Post date: May 28, 2020 2:52:10 AM
interesting:
"The meaning maintenance model was first proposed by three psychologists – Steven Heine, Travis Proulx and Kathleen Vohs – in 2006. They were inspired by the French-Algerian philosopher Albert Camus, who argued that the human mind continuously attempts to construct a view of reality as a single, coherent whole – an urge he described in The Myth of Sisyphus (1942) as ‘nostalgia for unity’.
Heine and his team proposed that our mental representation of the world is like a delicate web of interconnected beliefs, documenting the relations between ourselves and the people, places and objects around us. When we are confronted with an apparently inexplicable event that appears to break that framework, we feel profound uncertainty – the ‘feeling of the absurd’.
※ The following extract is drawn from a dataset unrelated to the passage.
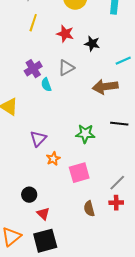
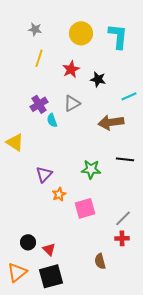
red star: (65, 34) -> (71, 69), turned 30
black circle: (29, 195) -> (28, 242), moved
brown semicircle: (89, 209) -> (100, 261), moved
... a phenomenon that the psychologists described as ‘fluid compensation’. This involves ‘retreating to a safe place where the world makes sense again’, Heine told me.
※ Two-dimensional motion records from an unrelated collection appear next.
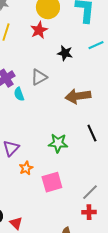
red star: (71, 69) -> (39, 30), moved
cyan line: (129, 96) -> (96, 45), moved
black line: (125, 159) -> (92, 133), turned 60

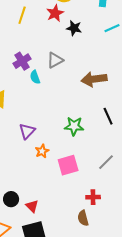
black star: (65, 53) -> (74, 28), moved
gray line: (90, 192) -> (106, 162), moved
red cross: (89, 212) -> (93, 197), moved

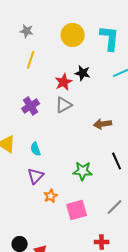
red star: (55, 13) -> (64, 82), moved
cyan semicircle: (35, 77) -> (36, 149), moved
brown arrow: (94, 79) -> (103, 124), size x0.7

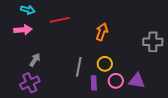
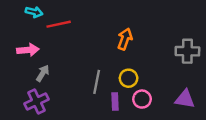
red line: (60, 20) -> (59, 24), moved
pink arrow: (23, 30) -> (28, 50), moved
purple triangle: (137, 81) -> (185, 99), moved

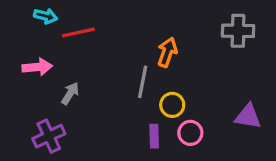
gray cross: (187, 51) -> (238, 31), moved
gray arrow: (43, 73) -> (70, 93), moved
gray line: (97, 82) -> (143, 82), moved
purple triangle: (185, 99) -> (248, 116), moved

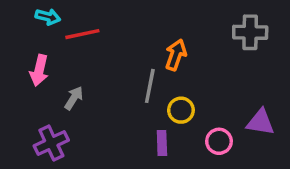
pink arrow: (37, 67) -> (39, 70), turned 108
pink circle: (190, 133) -> (219, 141), moved

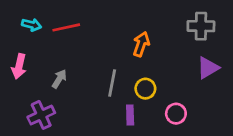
cyan arrow: (48, 17) -> (31, 25), moved
pink arrow: (39, 70) -> (19, 66), moved
gray line: (150, 86) -> (112, 83), moved
purple triangle: (261, 122) -> (208, 68), moved, turned -40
... At a neural level, the discomfort prompted by the absurd appears to share the same processing as physical pain. In another experiment, Heine and his collaborators gave volunteers the painkiller acetaminophen or a placebo before either watching a clip from Lynch’s surreal film Rabbits (2002) or writing a short essay about death. In both cases, the volunteers who took the painkiller showed reduced fluid compensation afterwards, compared with those who took a placebo."
(more @ psyche.co)
in any event, i highly recommend Camus's The Myth of Sisyphus. it will change the way you look at life.